_SOURCE DATA_:

═══

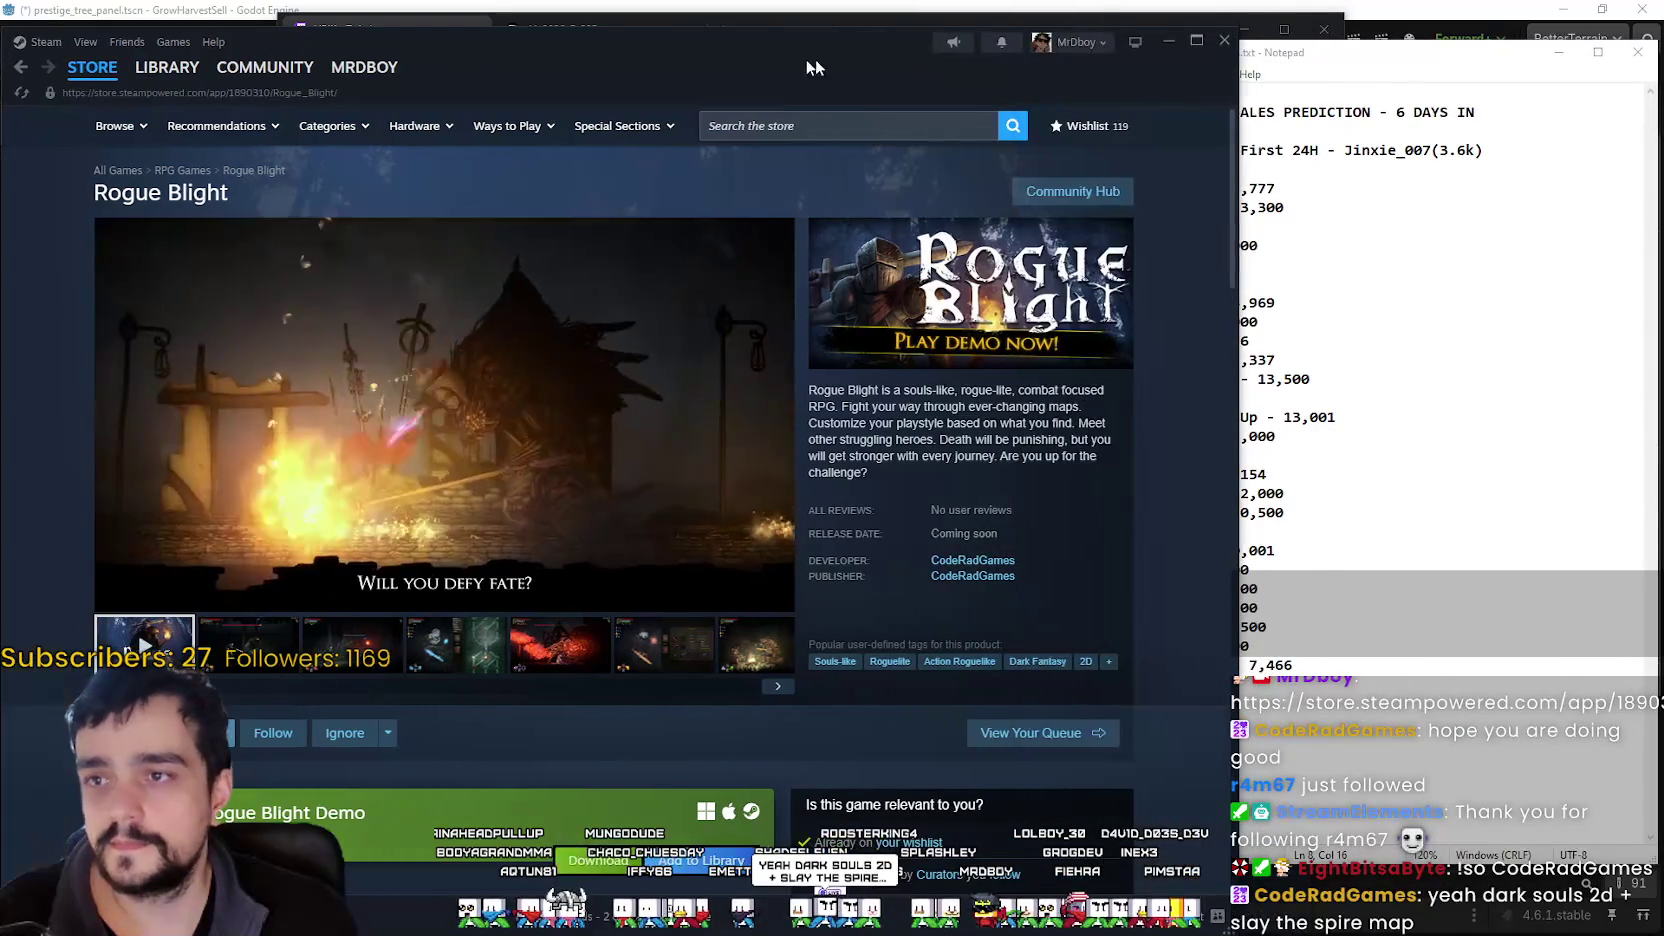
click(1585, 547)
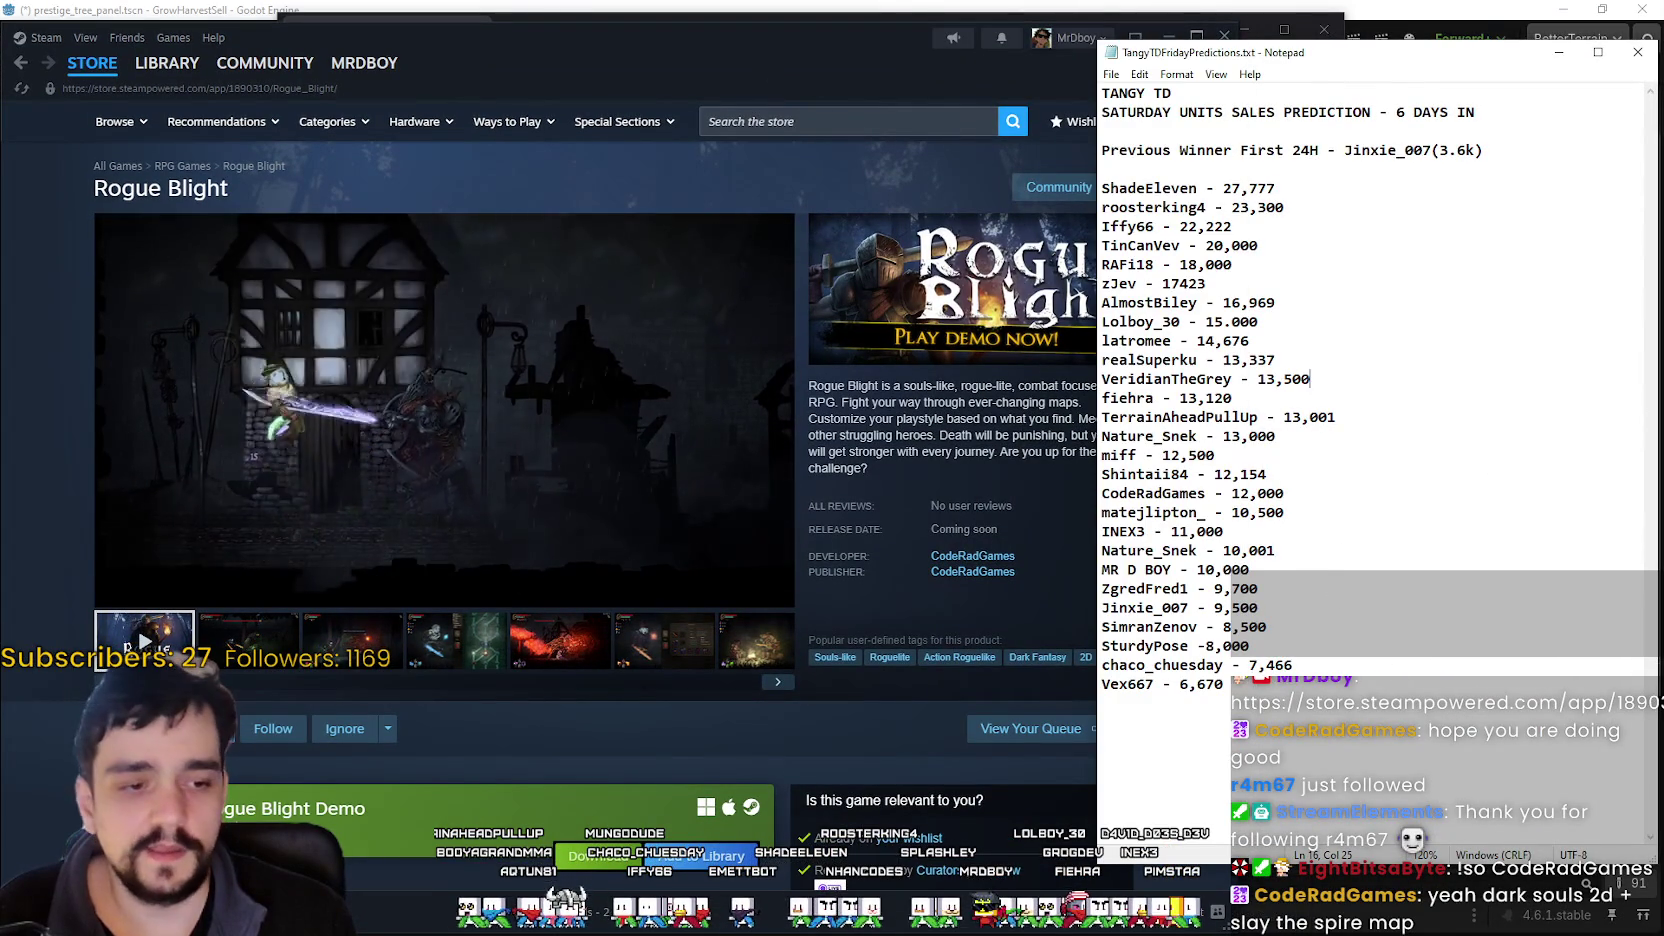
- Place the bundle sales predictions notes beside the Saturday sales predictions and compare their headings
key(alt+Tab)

═══

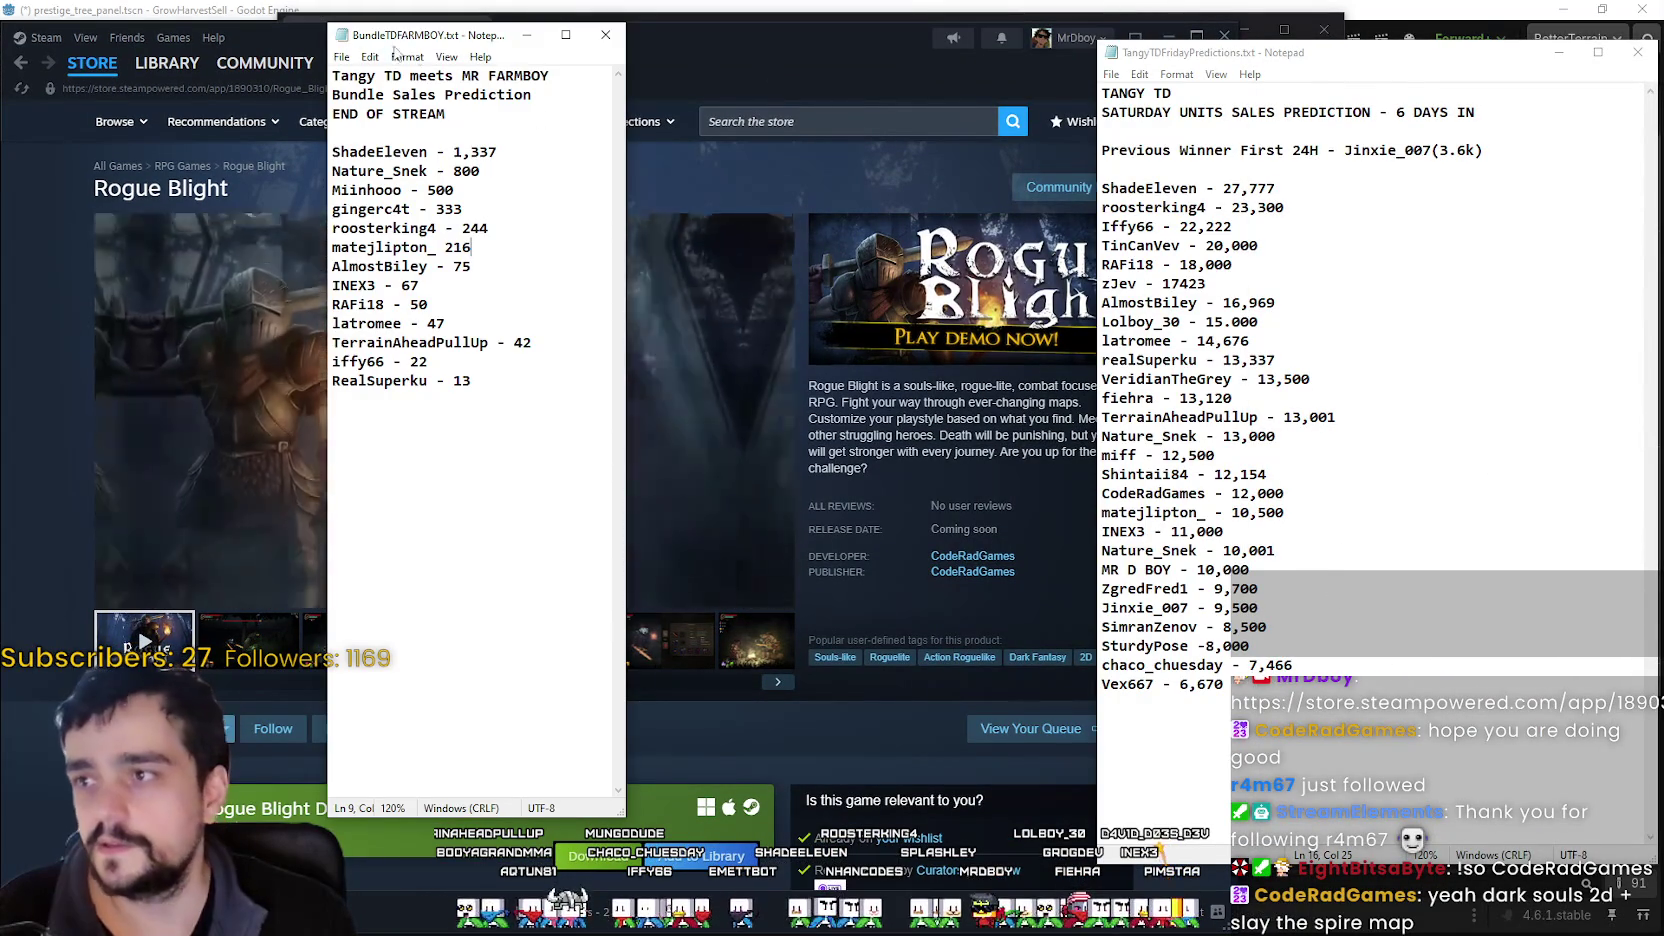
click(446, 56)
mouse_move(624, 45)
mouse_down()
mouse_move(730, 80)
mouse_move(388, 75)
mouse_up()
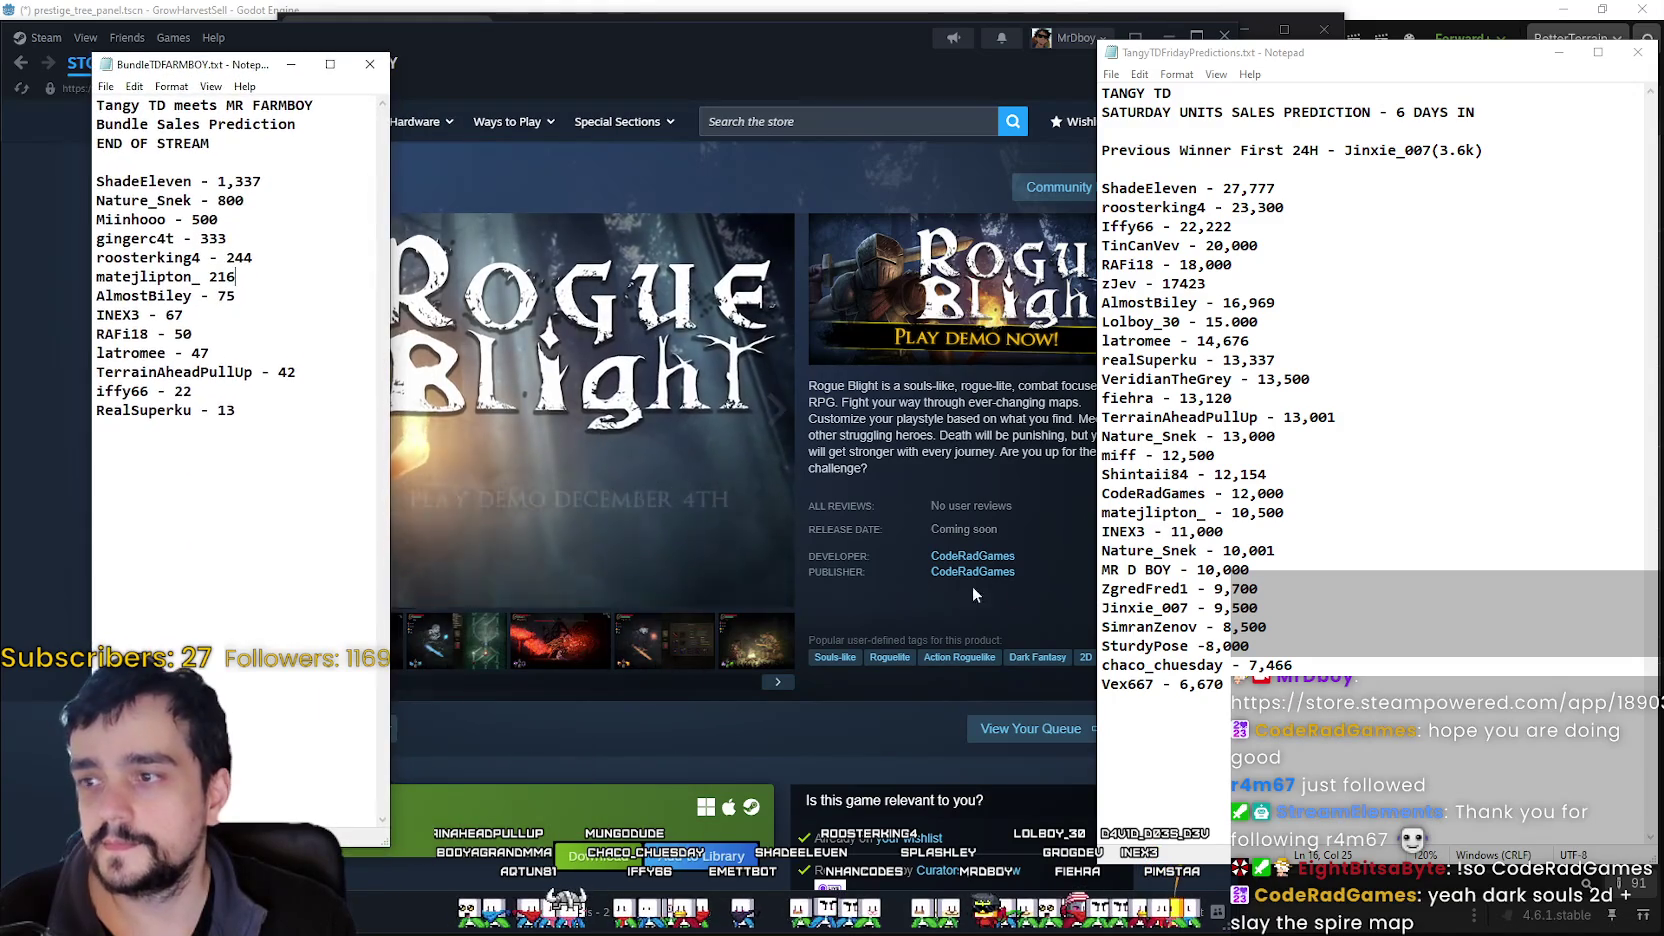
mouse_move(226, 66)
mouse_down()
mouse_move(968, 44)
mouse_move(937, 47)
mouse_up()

═══

_EXERCISE REQUIREMENTS_:
Once the line with "click(1585, 547)" has been found above, output that line and every later line exactly, stopping after the line with "key(alt+Tab)", and omit the pictures.

_ANSWER TO THE EXERCISE_:
click(1585, 547)
- Place the bundle sales predictions notes beside the Saturday sales predictions and compare their headings
key(alt+Tab)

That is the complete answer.